Adventure Design: Robber’s Bridge

Pont Valentré

Let’s make an adventure together. We’re going to take this bit by bit and I hope it will be an interactive process.

We’ll start with the process from the Adventure Design chapter in Torchbearer. I’ll provide my answers, but I’m looking to you to jump in with your own ideas. Nothing is set in stone yet. I’m giving this adventure the working title Robber’s Bridge. We’ll consider final titles later in the process.

Feel free to add your suggestions in this handy form. I’ll choose the best ones (or maybe even do a poll) to build out our adventure

Imagine an adventure location

The first step is to imagine an adventure location. The image above is the Pont Valentré1There’s an amusing legend about the construction of the bridge in the Wikipedia entry. Check it out! It may inspire some of your suggestions for the adventure., a six-span fortified stone arch bridge across the Lot River to the west of Cahors, France. The bridge has three square towers (one at each end and one in the middle).

Let’s use this as inspiration. Our adventure location will be a ruined bridge castle. It’s fallen into disrepair and is no longer used for its intended purpose. Perhaps one or more spans have collapsed and no one today has the knowledge and/or the will to repair it? Our location doesn’t have to look exactly like this, though it could. We’re just using the image as a jumping-off point. Let your imagination lead the way.

What was the original purpose of the location?

The bridge was built to fortify the river crossing and enable the collection of tolls. While built with an eye to military purposes, toll collection was the primary purpose. The bridge is just wide enough for two wagons to pass abreast with a little room to spare. The fortified towers ensured that only those who paid the toll could enter the bridge, while the central tower allowed the defenders to close off each side of the bridge independently and rain missile fire down on attackers.

Who inhabited the adventure location originally?

I want to set this adventure in the Middarmark, in which stone fortifications of this sort are very rare. Dwarves could make something like this, of course. The Grælings were once quite close to the dwarves and may have been taught the secrets behind such engineering, though they would have been lost long ago. And we know the legendary Jarl Mærg the Mighty of Lost Mærgdal was enamored of stone fortifications. Or maybe it was a place of ancient, advanced humans like the Ylfarings? Perhaps the elves? Or giants?

My initial inclination is that it was a place of humans from a time when their knowledge was greater, but what do you think? Who made this place? Where was it? What happened to it?

What do the characters want to recover at the adventure location?

What would make the players interested in exploring this forlorn place?
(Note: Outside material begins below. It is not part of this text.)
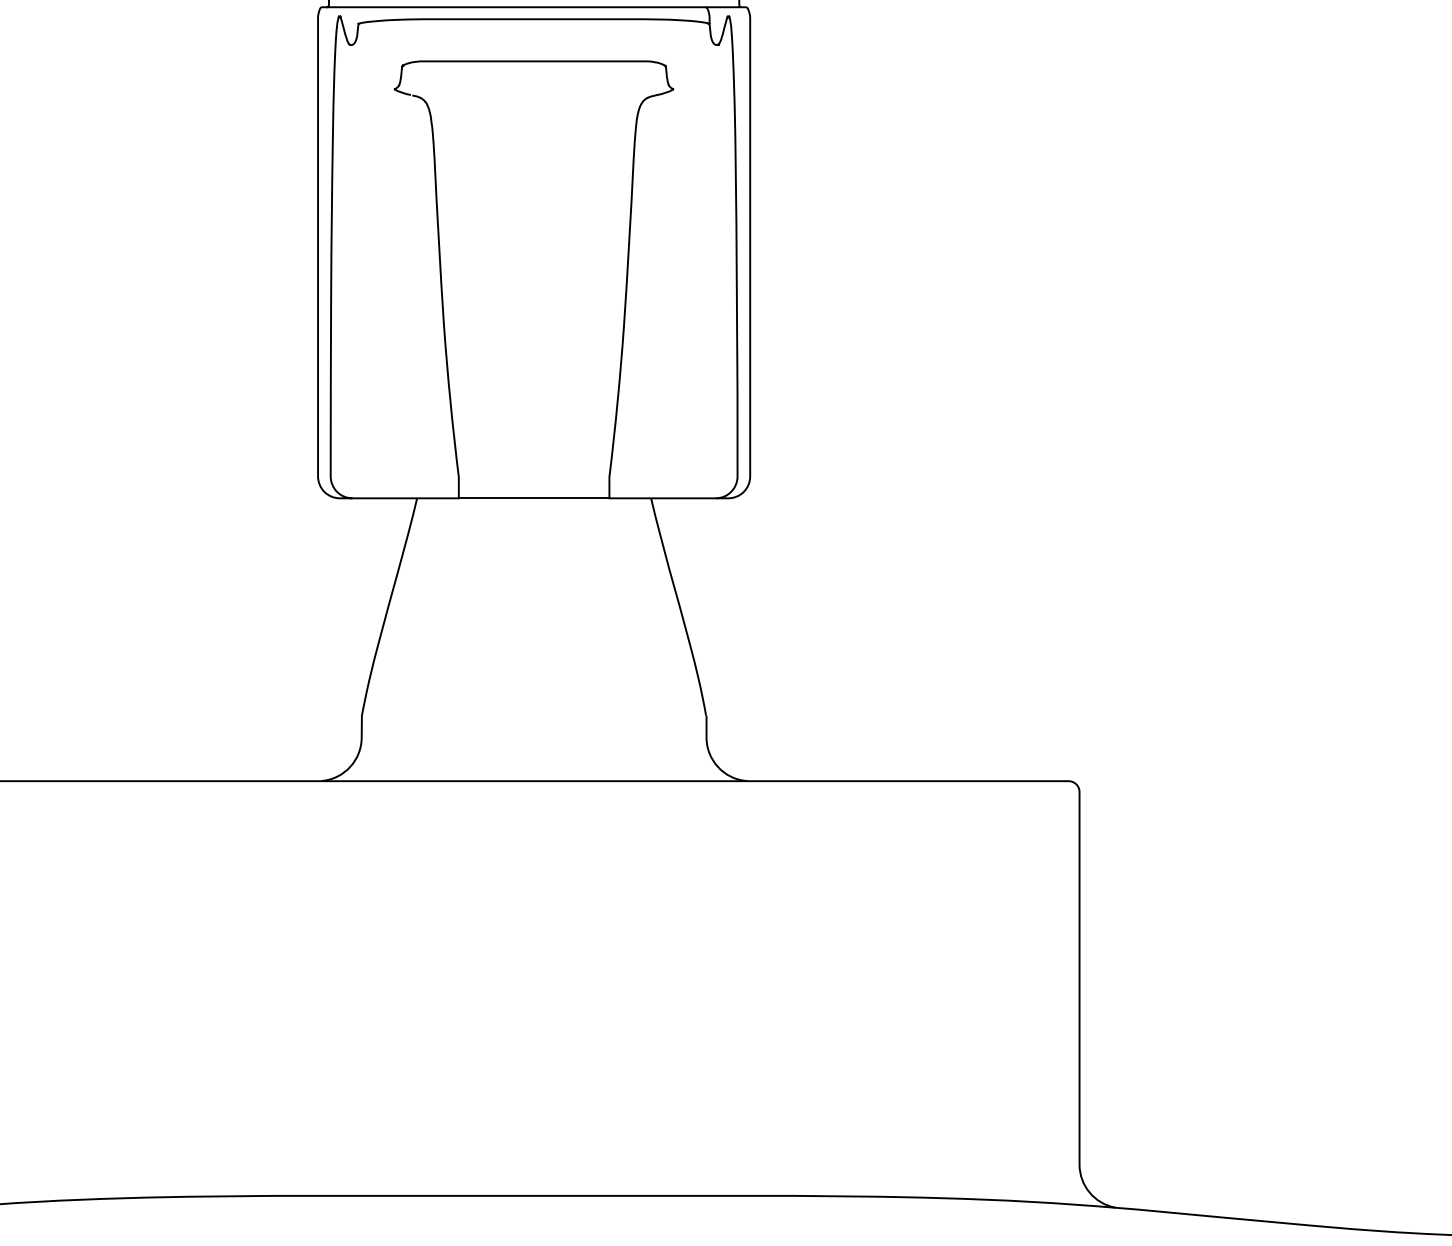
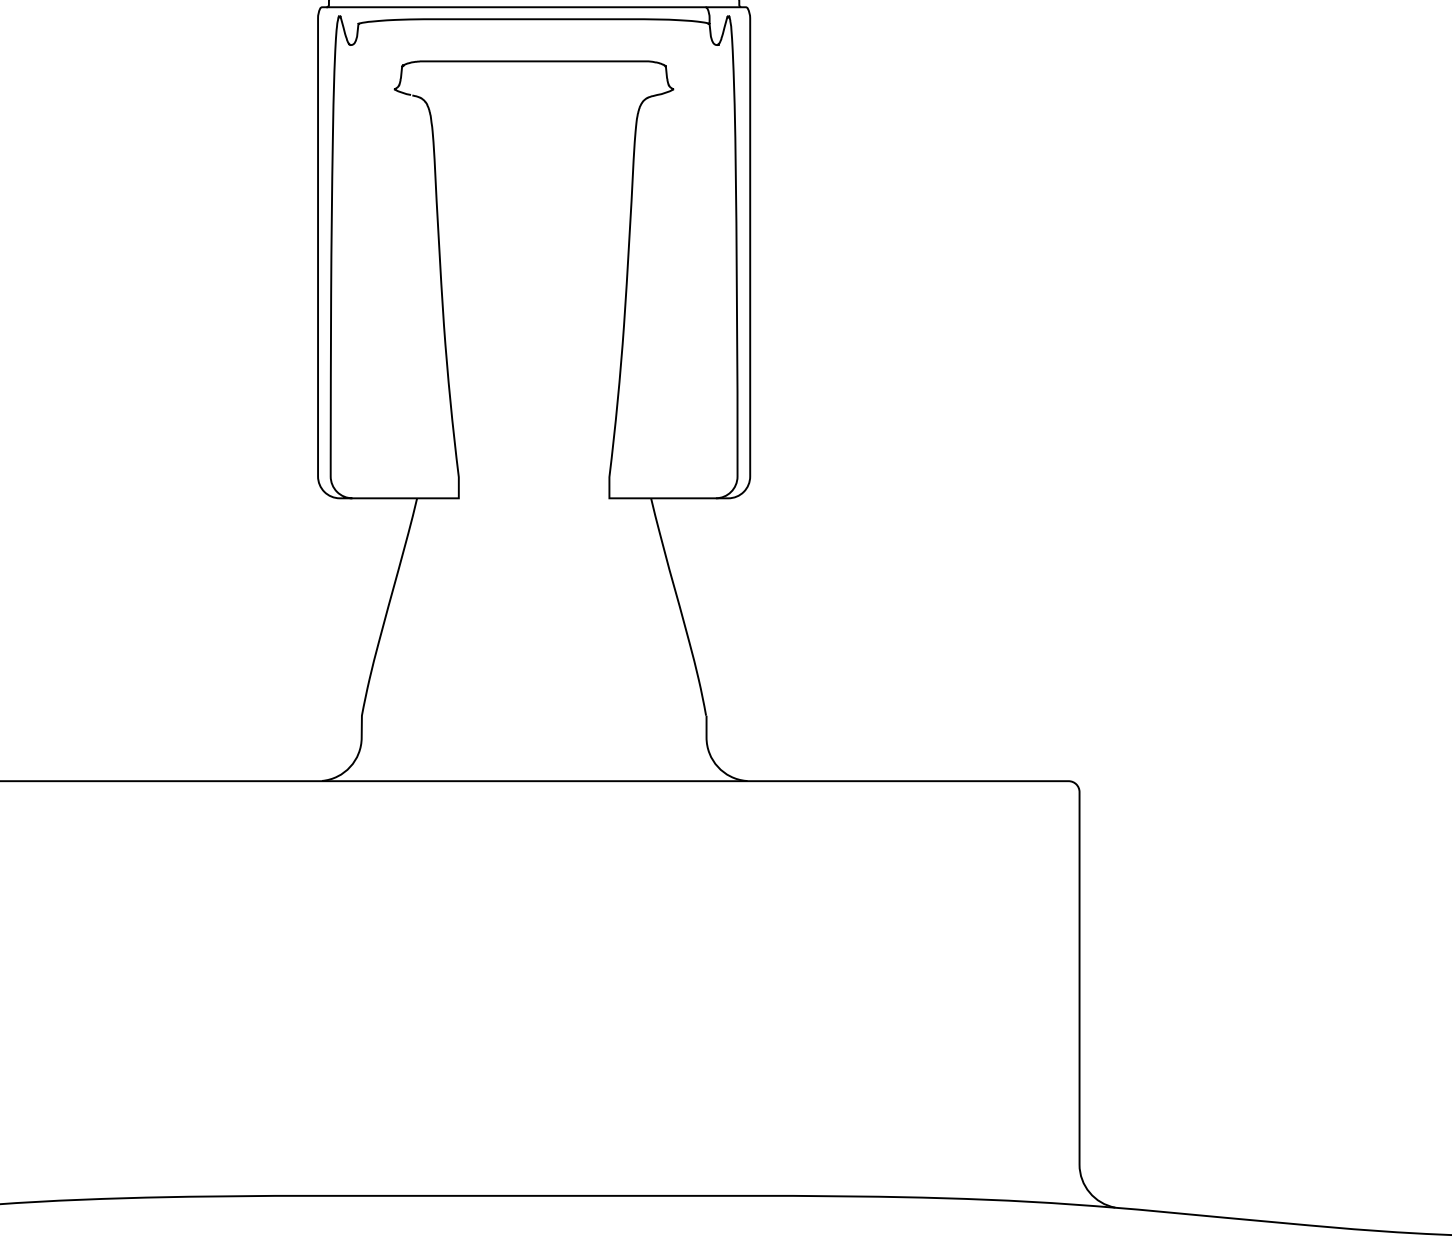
line at (533, 498): present -> none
My first thought is that a bandit-lord has made the bridge his or her base and is using it to collect and protect treasure and other ill-gotten goods. Perhaps they’ve taken prisoners? Or some other precious object? Maybe a spell book or important relic?

But you tell me what you think is there. Why would the PCs go there?
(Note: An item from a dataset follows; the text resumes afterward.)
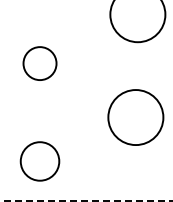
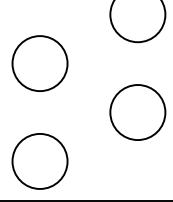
circle at (39, 63) diameter: 33 px -> 55 px
circle at (135, 117) position: (135, 117) -> (137, 112)
circle at (39, 161) diameter: 39 px -> 55 px
line at (86, 201): dashed -> solid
Why has the adventure location not been plundered already?

If the bandits are using the broken bridge as a base, then whatever ancient treasures that were there have been plundered. But there’s lots of new treasure there due to the bandits’ activities. No one has plundered the plunderers. Yet. Or maybe there’s a secret treasury or vault in the structure that no one has discovered yet? If so, what has kept it hidden?

Who or what inhabits the adventure location now?

My first thought is that human and goblin bandits are using it as their lair these days. Perhaps pirates from the Brotherhood of Plunder, though they tend to confine their activities to Jeilirdal. Maybe a similar group? Something else entirely? I’m imagining this as a low-level adventure, but maybe you want more potent adversaries?

Let’s stop there. Once I’ve gathered your input on the above questions we can start to think about how the new inhabitants have altered the ruin and the types of traps and terrain the PCs might encounter.

Start the discussion at forums.burningwheel.com

Historical Comment Archive

3 thoughts on “Adventure Design: Robber’s Bridge

  1. What was the original purpose of the location?

    Jarl Mærg inherited a holding with substantial debts. By taxing trade as it passed through, rather than his own people, he hoped to build up local wealth without stirring up dissent. But his love of fine stonework may have gotten the better of him. It’s doubtful that the tolls ever recouped the cost of this impressive structure.

  2. I left a submission! The Six Sovereign Bridge! The toll was one gold sovereign per cart per arch, a ludicrous tax levied by a Greed-Mad dwarf lord.